◆ What you will do:
Please rewrite the text of the listing below as a JSON list of strings, one string per line, skipping blank lines and leaving out the pictures.

══════════════════════════════

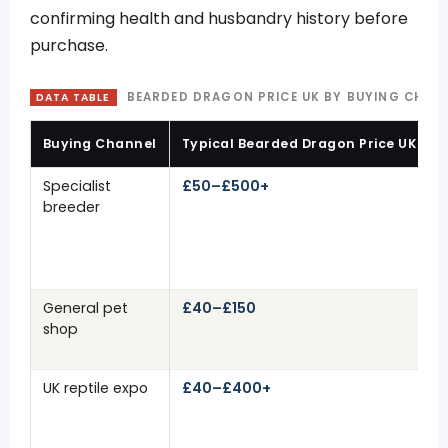
confirming health and husbandry history before
purchase.
BEARDED DRAGON PRICE UK BY BUYING CHANN
DATA TABLE
Buying Channel
Typical Bearded Dragon Price UK
Specialist
£50–£500+
breeder
General pet
£40–£150
shop
UK reptile expo
£40–£400+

══════════════════════════════

◆ Answer for this exercise:
[
  "confirming health and husbandry history before",
  "purchase.",
  "BEARDED DRAGON PRICE UK BY BUYING CHANN",
  "DATA TABLE",
  "Buying Channel",
  "Typical Bearded Dragon Price UK",
  "Specialist",
  "£50–£500+",
  "breeder",
  "General pet",
  "£40–£150",
  "shop",
  "UK reptile expo",
  "£40–£400+"
]